Routs in the Challenge Round are not to be sneezed at and, Lord knows, we get them regularly enough, since the archaic rules permit the defending nation to sit on the sidelines all year and expend energy only in doctoring up the home courts. By the time the challengers arrive, weary and spent after a year of tussling with opponents scattered all over the good green earth, what little chance the challengers might have had is pretty well dissipated. By itself, this situation almost managed to destroy all tennis interest in Australia, where a succession of Indias and Mexicos showed up for euthanasia exercises every Christmas.
While it is still boring, discriminatory new rules have succeeded cleverly in making the Challenge Round rather senseless, too. With only petty jealousy—and the traditional death wish—as motivation, international amateur mastodons (from the smaller countries, mostly) have opened the Davis Cup up to pros. That is, certain pros. Selected pros, those whom the national organizations can control. Which is to say, as one high amateur official does: "Look, there's no mumbo jumbo to it. We're keeping the contract pros out. Anybody else can play. It's that simple." The result is that the best team in the world—the Australians: Laver, Newcombe, Roche, Rosewall, Emerson, Stolle—is included out, since it is all under contract for good American dollars. The U.S. team could beat Rumania before breakfast every day playing on Jell-O and not turn a head. Only tennis could take its premier event, the Challenge Round, and transform it into the Runner-up Bowl.
So it is hardly surprising that there was no television of the Cleveland event and precious little other press coverage. True, Clevelanders, who, unlike their brethren in Sydney and Melbourne, are not experienced in these massacres, hardly left a seat empty in the Harold T. Clark Stadium, but then the fantastically diligent Cleveland tennis organization pulled in 15,000 paying customers for the girls' Wightman Cup a few weeks ago, and P. T. Barnum lunged from his grave with admiration at that news. At last Saturday's deciding doubles match, however, even some of the most patriotic Buckeyes had begun to cheer for the Rumanians, chauvinism taking a back seat to the hope of getting one's money's worth.
It was a forlorn hope, though, even on the challengers' side of the net. Ilie Nastase, the attractive young Rumanian, was candid enough to say afterward that he and his teammates had never really figured on more than two points—beating Stan Smith twice in the singles. Nastase and his partner, Ion Tiriac, had been a good enough team to get to the finals of the French championships and had been undefeated in their first six Davis Cup matches this year, but Nastase just wrinkled his nose at the suggestion that he and Tiriac thought they had a chance against Smith and Bob Lutz in the doubles. "We had only 10 days to practice on this court," he said. "Sure, we beat the British at Wimbledon on the grass, but it takes too long to learn how to run on this kind of court."

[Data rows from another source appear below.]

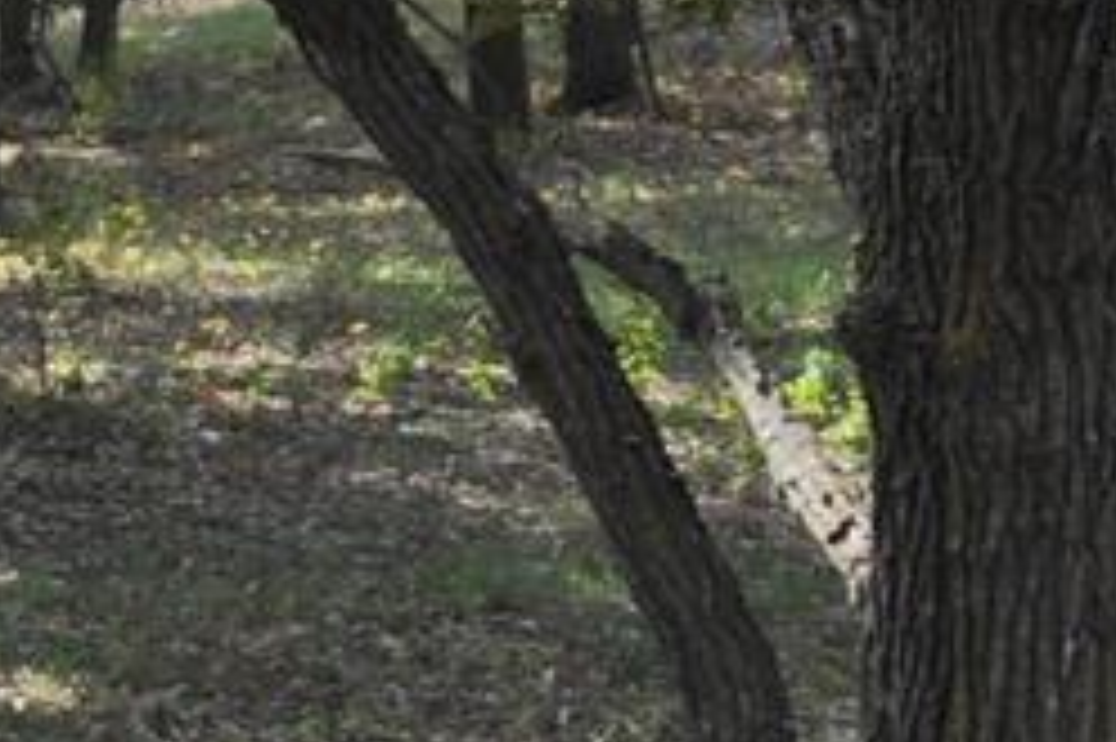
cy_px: 742
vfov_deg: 6.6
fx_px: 6390
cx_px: -1976
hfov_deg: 8.6
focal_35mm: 206
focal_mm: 21
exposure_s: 1/60
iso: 200
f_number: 8
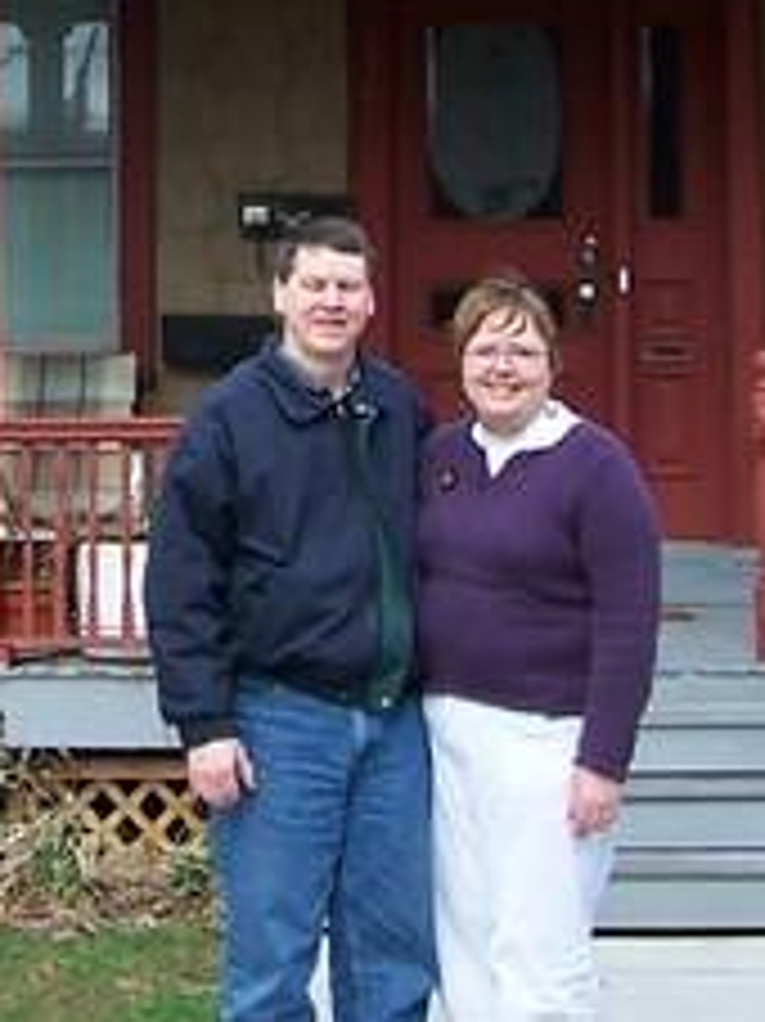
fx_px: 3156
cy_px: -117
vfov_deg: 17.7
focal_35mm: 107
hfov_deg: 13.6
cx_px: -14
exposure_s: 1/250
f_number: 2.8
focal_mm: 6.3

The Clark court had been slow for the Wightman Cup, making for long, exciting rallies, but by the Challenge Round the cement surface had been painted lengthwise and buffed for speed so that in the opening match Arthur Ashe beat Nastase 6-2, 15-13, 7-5—48 games in which there were only four points during which the ball went over the net five times. It was dull; Ashe won more with cold efficiency than with his usual élan. Nastase kept playing it safe, hitting cross-court, as if he were still home on surfaces that some top international players consider the slowest in the world. "The clay instincts are completely different," Ashe said afterward, with some sympathy—and bitter memories too, perhaps since so many fast American games came a cropper on slow courts in recent years.
Australia was not altogether absent in Cleveland. Denied permission to employ Laver and his cohorts this year, the Aussies, fielding two koala bears and a wallaby, were eliminated from the cup months ago. Somewhere along the line after this, however, Harry Hopman, the irascible, perennial Australian captain, surfaced as coach of the Rumanians. For Hopman, a master technician and strategist, it was the ultimate chance at playing Pygmalion with a team that, before this year, had won a grand total of eight Davis Cup matches in 25 years. He took charge. While Captain Gheorghe Cozbuc sat by the court, smiling graciously and providing his players with water, Hopman scribbled notes furiously in the stands. Earlier—although he is 62—he had hit vigorously with his charges in practice and ushered them about paternally, instructing them, as he always did his Aussies, in the evils of a free press.
The old master did not have enough to work with, though, and, especially after Nastase beat Smith at Forest Hills, there was no chance that the Americans would take their challengers lightly. Under Captain Donald Dell and Coach Dennis Ralston (ineligible to play as a contract pro) the U.S. team was well briefed, in good shape and a happy ship, rocked only slightly when Dell had to decide who should play the second singles with Ashe. Off his play this year and his potential—and despite the loss to Nastase—Smith was expected to be the choice. Cliff Richey, however, beat Smith in practice, and Dell had shown a disposition in the past to go with a hot player. But he called the team together Wednesday and said Smith was it. "If I don't go with the big serve on this surface," he explained, "we're giving up a natural advantage."
Smith, then, felt perhaps as guilty as dismayed when he came into the locker room down 2-1 in sets to Tiriac in the second of the opening day's matches. What drama could be distilled from the proceedings was here, for if Tiriac won and showed Smith vulnerable the Rumanians still had two more shots at him and a chance for the upset. "I'm letting all you guys down," Smith said, shaking his head.
"No, Stan," Dell replied, "if you lose you're not letting anyone down but yourself." There was no false banter; Dell only emphasized that Smith should concentrate more on getting his big first serve in.
On the other side of Roxboro Junior High, in the Rumanian locker room, Tiriac was fuming. An utterly charming man away from the court, he is singularly perverse on it, complaining, glowering, stalking and weaving like a bull at bay.
Now he was unhappy because he could not get any hot water for a shower. Ashe, better versed in the intricacies of American plumbing, had found an obscure valve so that he and his teammates had plenty of water. Tiriac had to go back out cold on a raw, windy day, and he promptly lost serve at 15 in the first game. Warmed up, neither he nor Smith could break the other thereafter, and the set went to the American 6-4 to tie the match at two sets apiece.
Despite their good size, both Tiriac and Nastase have more guile than power. Indeed, their simple inability to put away easy volleys was a significant element in their defeat. But they were tireless dandies, and Tiriac had gone ahead of Smith with a series of beautiful flip-wrist backhands down the line.
Now, as the last set proceeded with close games, Smith began to pass Tiriac with his own (but harder) backhands down the line. At 4-4, with Tiriac serving under a threatening dusk, Smith's backhands got him to love-40. Tiriac came back with four straight points, and he would have held serve with the next point, but he hit a typically soft smash, Smith was able to retrieve it and passed him with another backhand in the next exchange. At last, after four deuces, Smith broke serve with his fifth winning backhand of the key game of the whole match. He held serve at love to put the U.S. up 2-0 and effectively conclude matters.
Smith and Lutz ended things for real the next day 8-6, 6-1, 11-9. That they played well together again and, more important, that Smith showed he could come from behind against a wise and trying opponent under pressure, establishes the Americans as more formidable than ever. It is especially unfortunate, then, that all that can be said with assurance is that they are champions of the Davis Cup and the second-best national tennis team in the world.